Check each line of the entries for "Resources" and report the ones that have it.

Segment Start: INFORMATION

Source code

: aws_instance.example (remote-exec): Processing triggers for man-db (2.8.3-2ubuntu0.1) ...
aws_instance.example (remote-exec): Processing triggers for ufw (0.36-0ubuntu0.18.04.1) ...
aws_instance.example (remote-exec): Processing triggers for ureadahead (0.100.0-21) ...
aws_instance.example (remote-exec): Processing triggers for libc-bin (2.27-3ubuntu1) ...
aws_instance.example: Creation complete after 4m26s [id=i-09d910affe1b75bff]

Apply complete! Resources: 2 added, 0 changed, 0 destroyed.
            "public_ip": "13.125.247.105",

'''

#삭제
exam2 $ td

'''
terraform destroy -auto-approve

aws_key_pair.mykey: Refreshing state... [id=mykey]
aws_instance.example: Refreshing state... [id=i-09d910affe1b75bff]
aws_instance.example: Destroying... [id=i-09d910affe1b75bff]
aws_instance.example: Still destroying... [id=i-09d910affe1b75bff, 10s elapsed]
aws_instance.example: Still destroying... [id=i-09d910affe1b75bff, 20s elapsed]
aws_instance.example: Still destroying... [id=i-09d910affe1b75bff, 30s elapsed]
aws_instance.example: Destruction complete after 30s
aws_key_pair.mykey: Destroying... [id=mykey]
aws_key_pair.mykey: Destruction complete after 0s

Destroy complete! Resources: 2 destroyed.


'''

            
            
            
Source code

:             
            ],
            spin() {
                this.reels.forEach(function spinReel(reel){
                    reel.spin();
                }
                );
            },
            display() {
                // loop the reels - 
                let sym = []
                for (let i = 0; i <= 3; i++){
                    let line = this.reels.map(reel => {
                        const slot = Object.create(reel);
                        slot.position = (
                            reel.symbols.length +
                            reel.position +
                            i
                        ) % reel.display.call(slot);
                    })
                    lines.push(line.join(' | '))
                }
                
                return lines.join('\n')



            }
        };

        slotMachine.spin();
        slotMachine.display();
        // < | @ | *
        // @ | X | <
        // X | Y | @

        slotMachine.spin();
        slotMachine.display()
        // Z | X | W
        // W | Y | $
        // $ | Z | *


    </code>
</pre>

Segment End: INFORMATION

*FINISHED EXERCISE*.
Apply complete! Resources: 2 added, 0 changed, 0 destroyed.
Destroy complete! Resources: 2 destroyed.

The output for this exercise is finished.